As the world turns and days accumulate to weeks, there are various topics a weblogger might want to comment on. Why bother ? Let me mention some topics.
Frits Bolkestein (1933), former EU commissioner for the internal market 1999-2004, has changed his mind. He now advises that Northern Europe leaves the euro and creates its own new currency. In the past in Dutch parliament he voted for monetary union but now he accepts its failure. He accepts that leaving the euro will come at a large cost for the North, since claims in euro will quickly lose value. Perhaps to Bolkestein’s surprise, his article on leaving the euro did not cause headlines all over Europe and was pretty much neglected. It was also neglected by Dutch Prime Minister Mark Rutte, of the same party VVD (i.e. People’s Party for Freedom and Democracy).

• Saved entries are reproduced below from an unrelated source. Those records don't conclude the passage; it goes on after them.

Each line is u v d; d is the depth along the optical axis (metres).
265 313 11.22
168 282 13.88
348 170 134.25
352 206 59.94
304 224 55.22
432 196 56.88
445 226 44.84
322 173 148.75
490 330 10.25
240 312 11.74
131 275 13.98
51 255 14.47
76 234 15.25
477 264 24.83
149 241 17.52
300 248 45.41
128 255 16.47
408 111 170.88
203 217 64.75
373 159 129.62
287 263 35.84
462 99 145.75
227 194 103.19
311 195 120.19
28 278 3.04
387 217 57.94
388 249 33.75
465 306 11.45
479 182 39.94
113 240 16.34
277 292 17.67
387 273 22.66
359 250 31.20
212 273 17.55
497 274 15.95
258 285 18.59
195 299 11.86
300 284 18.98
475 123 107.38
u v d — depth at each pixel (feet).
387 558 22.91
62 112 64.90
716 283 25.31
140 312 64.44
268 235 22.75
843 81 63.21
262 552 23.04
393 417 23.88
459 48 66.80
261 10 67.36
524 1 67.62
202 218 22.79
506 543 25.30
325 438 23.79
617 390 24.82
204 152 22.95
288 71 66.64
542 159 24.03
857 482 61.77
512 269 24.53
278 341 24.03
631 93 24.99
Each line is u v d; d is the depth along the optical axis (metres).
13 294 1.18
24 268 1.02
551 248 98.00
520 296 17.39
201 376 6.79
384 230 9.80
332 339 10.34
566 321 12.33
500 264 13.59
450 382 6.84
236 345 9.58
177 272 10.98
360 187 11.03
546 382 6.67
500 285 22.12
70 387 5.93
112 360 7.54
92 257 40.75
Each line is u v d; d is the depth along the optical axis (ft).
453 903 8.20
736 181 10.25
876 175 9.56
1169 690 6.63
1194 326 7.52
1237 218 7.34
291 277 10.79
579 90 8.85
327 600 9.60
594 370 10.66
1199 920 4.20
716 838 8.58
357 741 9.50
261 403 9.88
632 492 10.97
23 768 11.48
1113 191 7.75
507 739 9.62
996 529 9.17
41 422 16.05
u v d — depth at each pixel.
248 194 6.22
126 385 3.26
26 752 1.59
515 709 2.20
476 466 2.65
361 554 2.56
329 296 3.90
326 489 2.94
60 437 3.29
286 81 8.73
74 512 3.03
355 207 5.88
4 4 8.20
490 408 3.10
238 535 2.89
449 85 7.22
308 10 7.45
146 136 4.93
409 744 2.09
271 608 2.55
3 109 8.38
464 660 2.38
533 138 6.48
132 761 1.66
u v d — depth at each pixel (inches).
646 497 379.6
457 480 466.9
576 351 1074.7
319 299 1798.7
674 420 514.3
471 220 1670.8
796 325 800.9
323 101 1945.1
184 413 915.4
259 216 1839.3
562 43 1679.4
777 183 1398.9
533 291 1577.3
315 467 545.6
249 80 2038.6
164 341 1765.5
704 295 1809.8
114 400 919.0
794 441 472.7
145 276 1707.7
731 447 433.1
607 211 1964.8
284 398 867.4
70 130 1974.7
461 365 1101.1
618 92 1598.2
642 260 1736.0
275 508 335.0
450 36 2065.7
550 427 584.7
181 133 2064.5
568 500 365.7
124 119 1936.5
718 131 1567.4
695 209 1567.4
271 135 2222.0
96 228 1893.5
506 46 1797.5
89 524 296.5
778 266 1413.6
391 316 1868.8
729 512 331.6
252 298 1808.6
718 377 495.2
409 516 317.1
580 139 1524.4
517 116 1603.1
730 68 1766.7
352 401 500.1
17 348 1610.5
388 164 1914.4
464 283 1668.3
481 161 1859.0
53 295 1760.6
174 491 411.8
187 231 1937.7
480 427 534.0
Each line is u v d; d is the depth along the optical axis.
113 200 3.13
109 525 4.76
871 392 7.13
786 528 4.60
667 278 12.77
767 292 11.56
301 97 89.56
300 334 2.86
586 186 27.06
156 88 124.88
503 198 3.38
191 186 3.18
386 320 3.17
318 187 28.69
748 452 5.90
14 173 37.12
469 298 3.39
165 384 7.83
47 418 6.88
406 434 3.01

Johannes Witteveen (1921), former IMF managing director 1973-1978, severely criticised the same Mark Rutte for lack of understanding of economics. Witteveen also criticised Jeroen Dijsselbloem that his background as an agricultural economist could cause a deficiency in understanding of macro-economics. Witteveen presented a proposal for less cutbacks, more investments and reduction of the Dutch surplus on the external account. Witteveen got a long interview in a rather prominent Dutch magazine Vrij Nederland (VN), with the quote in the title: “Rutte does not understand it.” Witteveen also explains that he is sidetracked in internal discussions in the same VVD party.
The VVD claims to be a conservative-liberal party but apparently has problems tolerating dissenting voices. One supposes that Bolkestein is not really surprised by this, as he neglected the arguments against the euro in the past too. “We had to follow Helmut Kohl and his Germany,” he argues now, but this is obviously false. The real lesson for Bolkestein would be that he should focus on how other voices get excluded and neglected. This might be hard for a man of 80 years – though he showed the flexibility to change his mind.
The Dutch musea published a report on art that may have been robbed during World War II 1940-1945. We may be surprised that they manage to do this already after 65 years and that they don’t wait a full century. The website contains pictures and some of the paintings are quite beautiful. The following has been taken from there, and presents a man in a yellow cloth, painted by Jan Sluijters in 1914. The title of the painting describes the man as a “negro” which is latin for “black” but nowadays we would regard this as an excluding stereotype. If the painting has been robbed from your family by the nazis then you should contact that website.
A major issue of exclusion and neglect in Dutch society occurred this last October on the topic of Santa Claus. The American Santa is helped by elves and reindeer, but in Holland by black human helpers and his white horse. This human helper is called Black Pete, made up with shoe polish, and dressed in medieval Spanish attire. Tonny van Renterghem (1919) explained in his book When Santa was a Shaman that the figure has prehistorical origins. Dutch Santa riding his horse on the roof tops is just Wodan riding his horse in the skies. When the sun appears to die in December, Santa fights the demons of darkness, and restores life. Black Pete is that German demon of darkness, transformed by Christian faith into a moorish helper. Another transformation of Santa is Father Time, and even Jesus Christ himself. Still, many Dutch immigrants from Suriname and the Dutch Antilles have little affinity with German prehistory. Black Pete reminds them of the period of slavery. This October showed a vehement discussion in Dutch media about whether to adjust our most cherished national celebration. Even the United Nations stepped in to develop some kind of opinion.
In 1992 at a Science Fiction & Fantasy convention, I read a story on Kidda Claus and Kidda Claudia and their Silly Petes, Renaming and rebranding the celebration figures resolves above problem. Holland has a solution available since 1992 but has been excluding and neglecting it. The PDF has been on my website for years but since 2012 there is a small booklet. The issue has international relevance, since the Dutch celebration of Kinderklaas (Kidda Claus) is much more fun than the American version. In Holland you give surprise presents and write verses that can mock your dearest ones, which is quite different from the American approach to give ever more expensive presents only.
Speaking about Kinderklaas’s horse, we ought to note that Bonfire (1983-2013) passed away yesterday. Salute ! This weblog is mainly about economics and politics but likes art, singers and horses. Anky van Grunsven’s website is clear about the euthanasia. Bonfire is lucky to be a horse and not an excluded and neglected mere human.